→ Written request: Copy all the lines of the items below, changing "common name" to "vernacular name" wherever it occurs and keeping everything else the same. Leave the pictures out of your answer.

Data entries:

◇ ◇ ◇ ◇ ◇

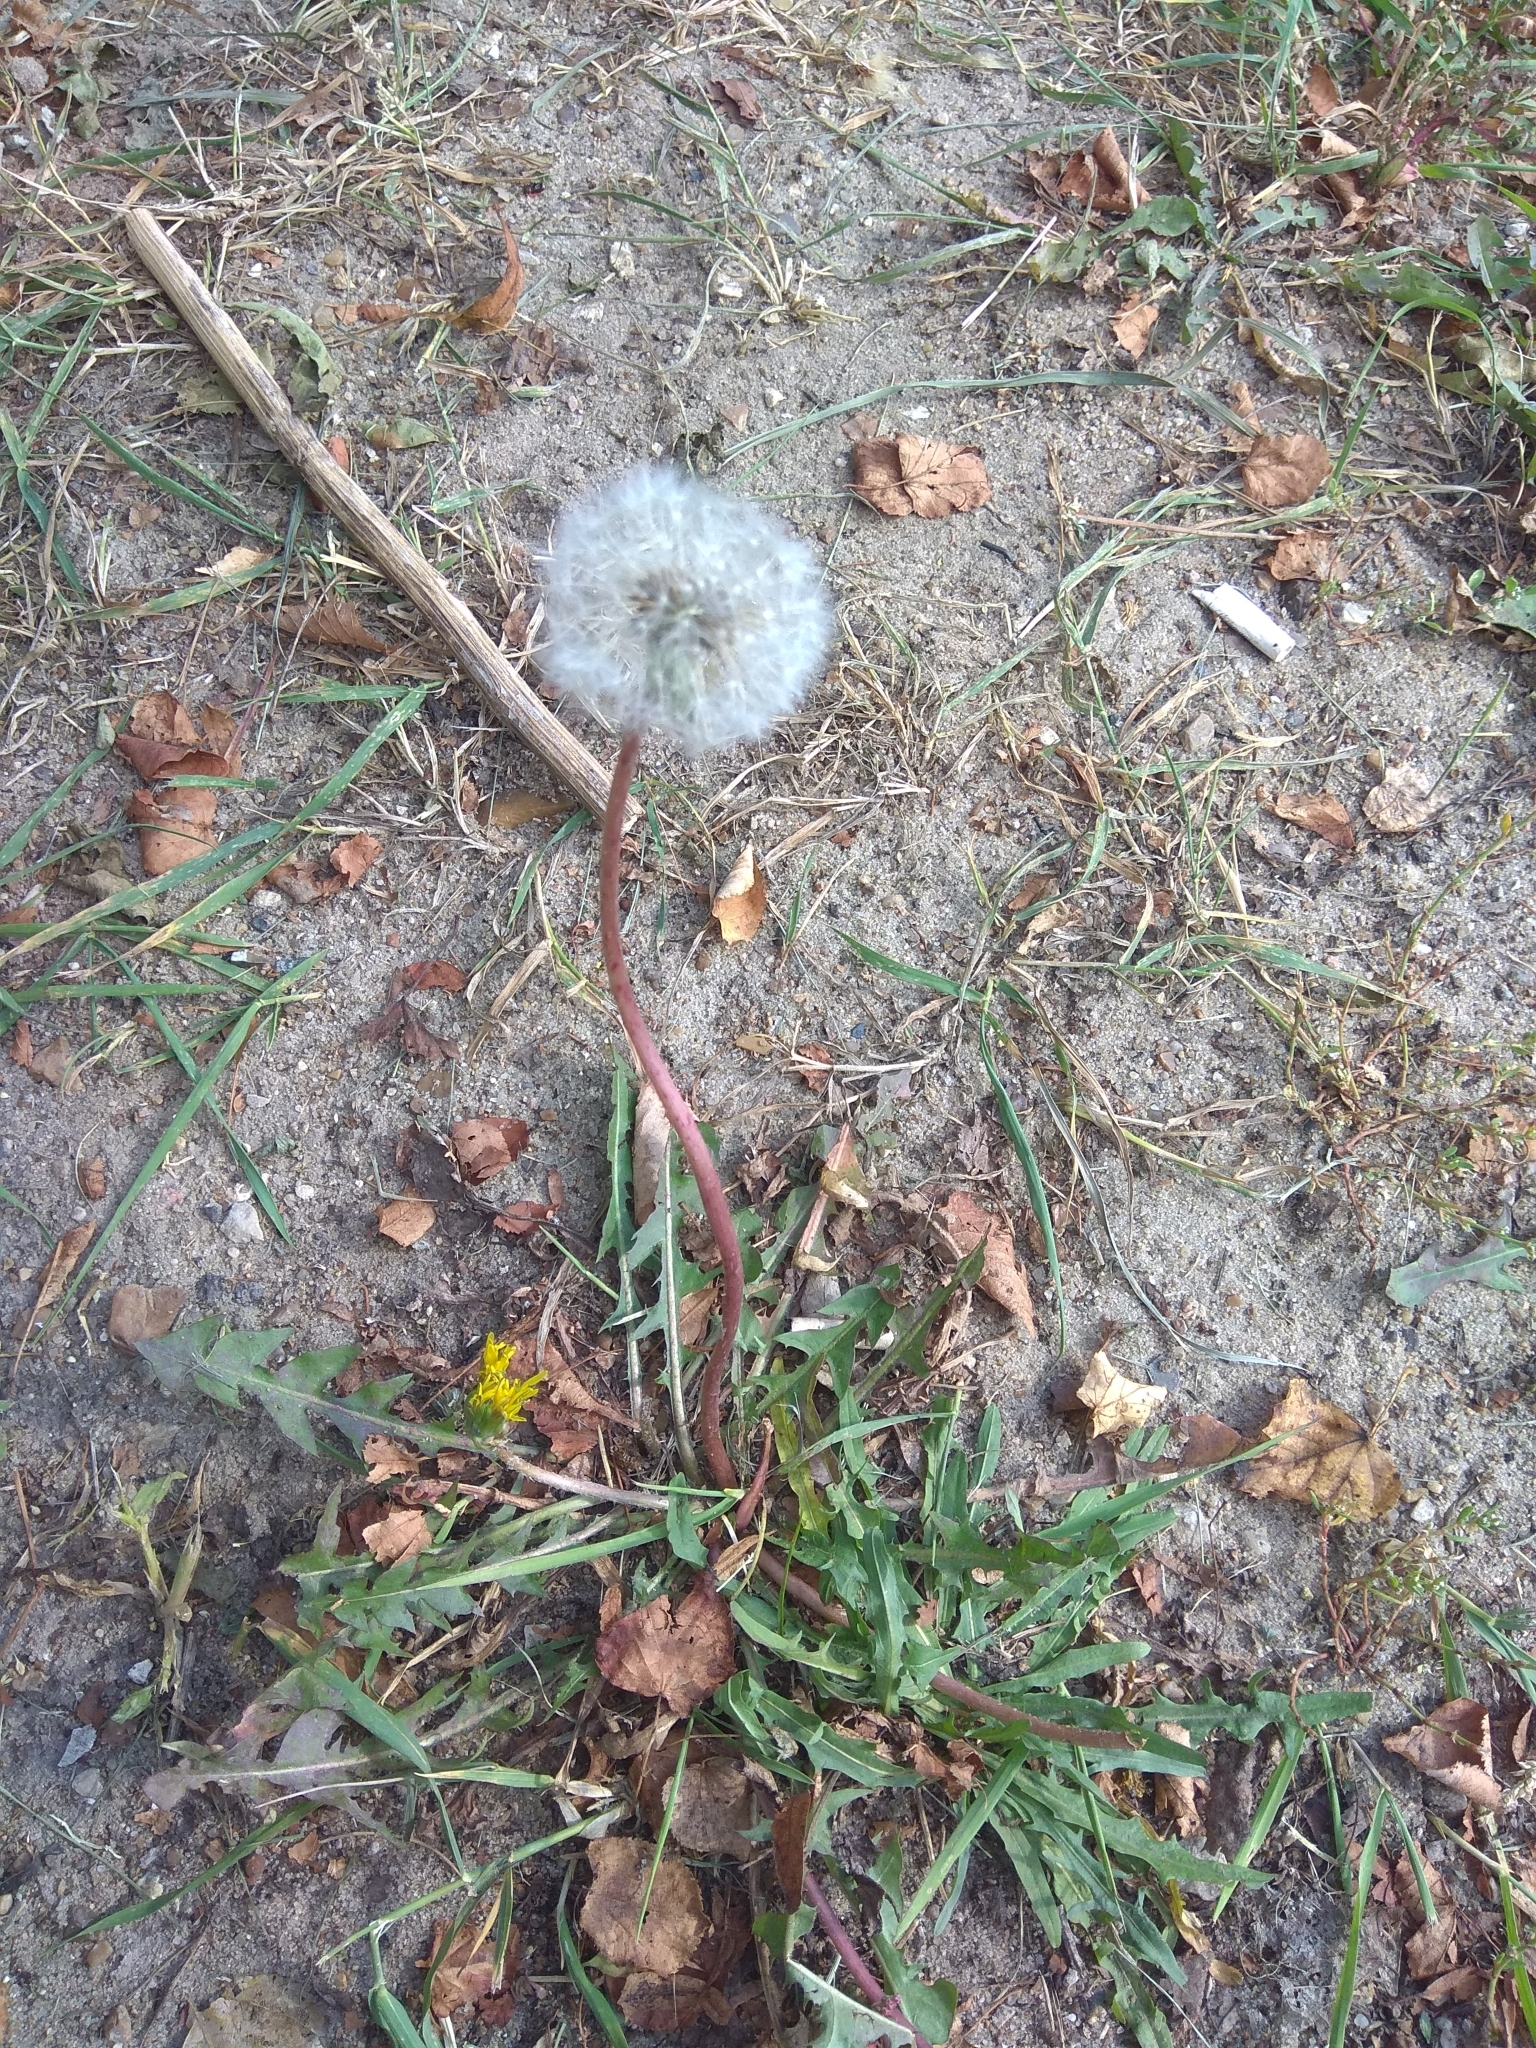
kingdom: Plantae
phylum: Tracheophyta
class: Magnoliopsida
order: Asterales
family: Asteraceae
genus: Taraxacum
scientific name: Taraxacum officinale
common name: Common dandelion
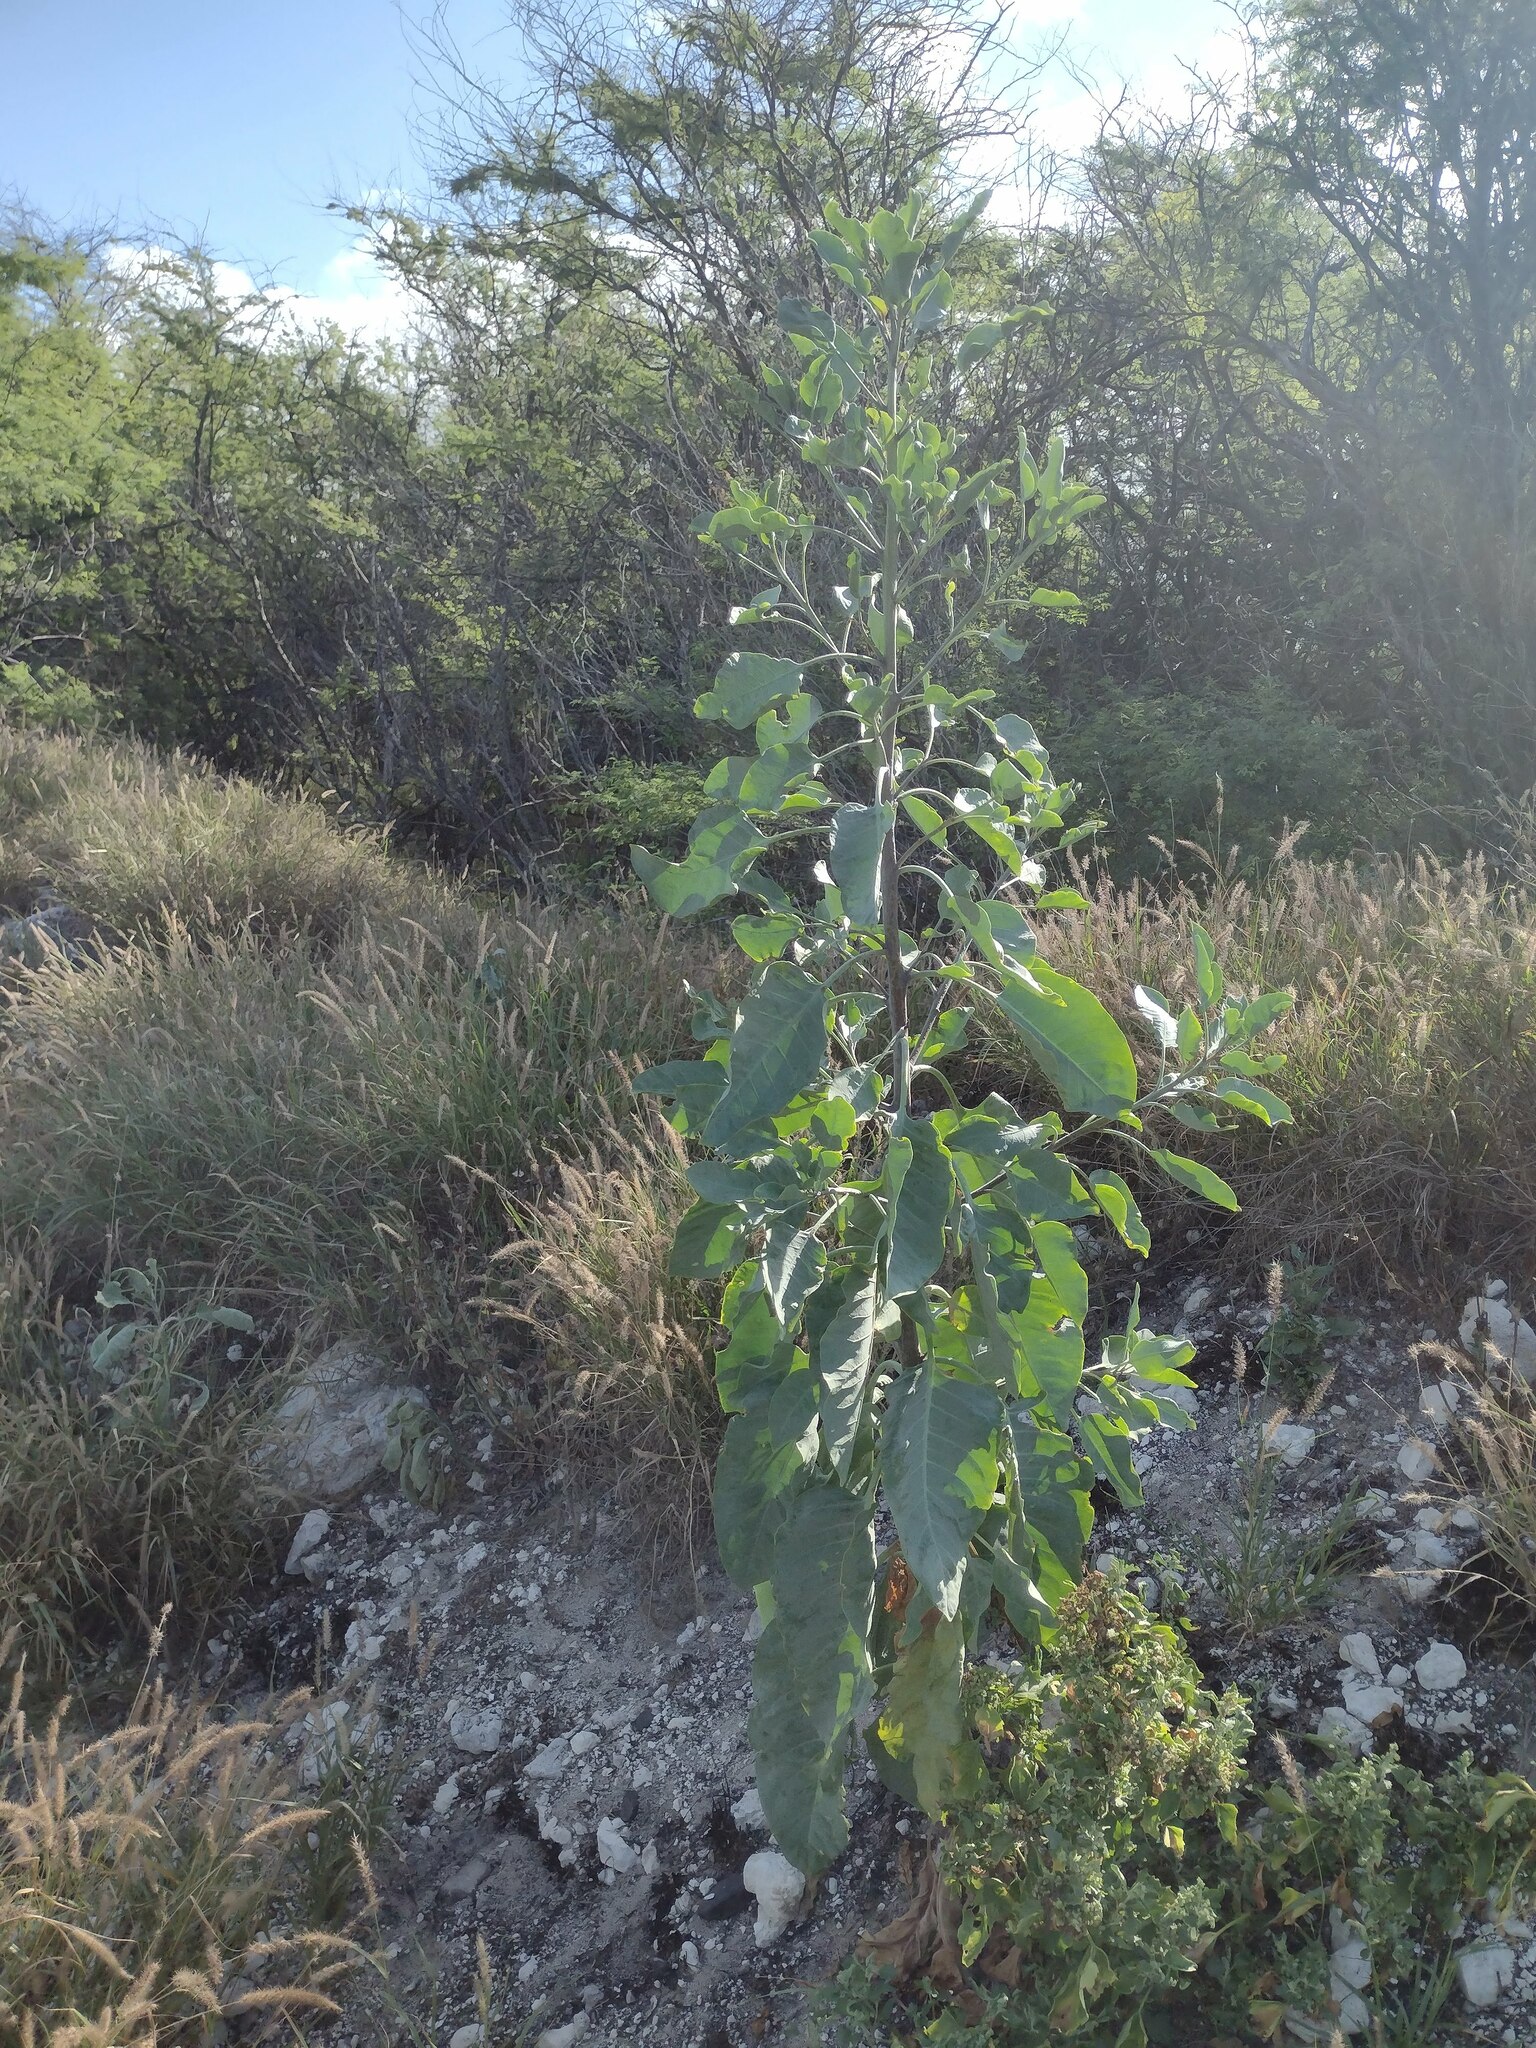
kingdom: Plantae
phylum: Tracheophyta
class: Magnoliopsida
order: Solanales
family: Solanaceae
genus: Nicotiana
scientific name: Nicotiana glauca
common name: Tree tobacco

◇ ◇ ◇ ◇ ◇

→ Correct output:
kingdom: Plantae
phylum: Tracheophyta
class: Magnoliopsida
order: Asterales
family: Asteraceae
genus: Taraxacum
scientific name: Taraxacum officinale
vernacular name: Common dandelion
kingdom: Plantae
phylum: Tracheophyta
class: Magnoliopsida
order: Solanales
family: Solanaceae
genus: Nicotiana
scientific name: Nicotiana glauca
vernacular name: Tree tobacco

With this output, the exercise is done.